• [Problem] Reproduce, word for word, the records from the line containing "catalogue / barcode: US 3323597" through the final line of the records, including both of those lines.

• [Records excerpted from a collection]
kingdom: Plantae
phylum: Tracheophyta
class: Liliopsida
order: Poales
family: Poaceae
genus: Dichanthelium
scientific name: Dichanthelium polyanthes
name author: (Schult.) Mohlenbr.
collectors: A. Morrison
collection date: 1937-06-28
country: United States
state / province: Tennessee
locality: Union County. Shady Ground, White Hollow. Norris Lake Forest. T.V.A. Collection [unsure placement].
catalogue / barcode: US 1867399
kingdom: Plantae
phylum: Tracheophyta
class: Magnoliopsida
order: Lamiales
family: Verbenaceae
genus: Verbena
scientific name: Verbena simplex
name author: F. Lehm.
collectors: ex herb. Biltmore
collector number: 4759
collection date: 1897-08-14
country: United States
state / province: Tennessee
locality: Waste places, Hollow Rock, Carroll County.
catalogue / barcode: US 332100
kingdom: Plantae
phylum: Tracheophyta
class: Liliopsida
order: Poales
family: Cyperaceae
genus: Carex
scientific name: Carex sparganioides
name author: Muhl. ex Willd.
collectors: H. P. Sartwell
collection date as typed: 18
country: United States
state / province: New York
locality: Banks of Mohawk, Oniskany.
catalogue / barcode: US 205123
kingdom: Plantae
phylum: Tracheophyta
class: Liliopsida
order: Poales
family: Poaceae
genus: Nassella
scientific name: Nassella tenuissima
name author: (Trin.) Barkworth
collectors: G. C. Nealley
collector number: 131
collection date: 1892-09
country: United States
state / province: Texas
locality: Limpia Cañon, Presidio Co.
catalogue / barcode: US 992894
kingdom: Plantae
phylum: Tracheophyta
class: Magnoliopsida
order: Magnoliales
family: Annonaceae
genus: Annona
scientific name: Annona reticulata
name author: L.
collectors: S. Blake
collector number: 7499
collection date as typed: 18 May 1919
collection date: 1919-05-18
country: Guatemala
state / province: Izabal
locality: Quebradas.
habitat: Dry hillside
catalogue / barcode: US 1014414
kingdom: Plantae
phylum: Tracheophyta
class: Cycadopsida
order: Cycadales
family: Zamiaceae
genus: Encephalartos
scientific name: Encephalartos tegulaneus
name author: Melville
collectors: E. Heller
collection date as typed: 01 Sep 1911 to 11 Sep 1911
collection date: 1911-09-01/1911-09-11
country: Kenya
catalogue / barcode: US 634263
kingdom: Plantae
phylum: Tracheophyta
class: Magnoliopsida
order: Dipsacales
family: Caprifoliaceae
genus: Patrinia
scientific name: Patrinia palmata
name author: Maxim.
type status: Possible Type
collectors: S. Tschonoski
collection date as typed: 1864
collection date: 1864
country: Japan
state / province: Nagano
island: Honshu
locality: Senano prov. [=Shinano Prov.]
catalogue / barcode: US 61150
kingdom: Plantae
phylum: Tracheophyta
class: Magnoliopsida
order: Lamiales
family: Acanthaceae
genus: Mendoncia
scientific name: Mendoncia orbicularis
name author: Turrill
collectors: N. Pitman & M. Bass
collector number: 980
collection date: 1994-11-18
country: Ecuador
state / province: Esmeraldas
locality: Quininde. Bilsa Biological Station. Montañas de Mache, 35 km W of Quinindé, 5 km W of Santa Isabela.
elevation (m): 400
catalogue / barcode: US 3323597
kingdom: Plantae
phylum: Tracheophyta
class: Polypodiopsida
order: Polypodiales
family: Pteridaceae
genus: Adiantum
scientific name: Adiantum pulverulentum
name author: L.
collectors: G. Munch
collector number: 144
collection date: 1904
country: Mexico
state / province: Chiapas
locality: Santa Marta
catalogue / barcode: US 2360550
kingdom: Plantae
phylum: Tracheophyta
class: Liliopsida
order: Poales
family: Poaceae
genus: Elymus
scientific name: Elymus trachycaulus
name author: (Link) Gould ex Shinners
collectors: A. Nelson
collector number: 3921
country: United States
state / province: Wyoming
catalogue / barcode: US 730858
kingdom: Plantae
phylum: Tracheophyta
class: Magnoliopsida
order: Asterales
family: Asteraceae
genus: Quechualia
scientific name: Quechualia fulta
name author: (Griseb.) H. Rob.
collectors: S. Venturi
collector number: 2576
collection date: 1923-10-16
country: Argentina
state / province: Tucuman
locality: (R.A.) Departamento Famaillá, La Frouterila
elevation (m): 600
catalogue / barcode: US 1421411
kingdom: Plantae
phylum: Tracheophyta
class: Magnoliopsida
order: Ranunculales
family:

• [Correct response]
catalogue / barcode: US 3323597
kingdom: Plantae
phylum: Tracheophyta
class: Polypodiopsida
order: Polypodiales
family: Pteridaceae
genus: Adiantum
scientific name: Adiantum pulverulentum
name author: L.
collectors: G. Munch
collector number: 144
collection date: 1904
country: Mexico
state / province: Chiapas
locality: Santa Marta
catalogue / barcode: US 2360550
kingdom: Plantae
phylum: Tracheophyta
class: Liliopsida
order: Poales
family: Poaceae
genus: Elymus
scientific name: Elymus trachycaulus
name author: (Link) Gould ex Shinners
collectors: A. Nelson
collector number: 3921
country: United States
state / province: Wyoming
catalogue / barcode: US 730858
kingdom: Plantae
phylum: Tracheophyta
class: Magnoliopsida
order: Asterales
family: Asteraceae
genus: Quechualia
scientific name: Quechualia fulta
name author: (Griseb.) H. Rob.
collectors: S. Venturi
collector number: 2576
collection date: 1923-10-16
country: Argentina
state / province: Tucuman
locality: (R.A.) Departamento Famaillá, La Frouterila
elevation (m): 600
catalogue / barcode: US 1421411
kingdom: Plantae
phylum: Tracheophyta
class: Magnoliopsida
order: Ranunculales
family:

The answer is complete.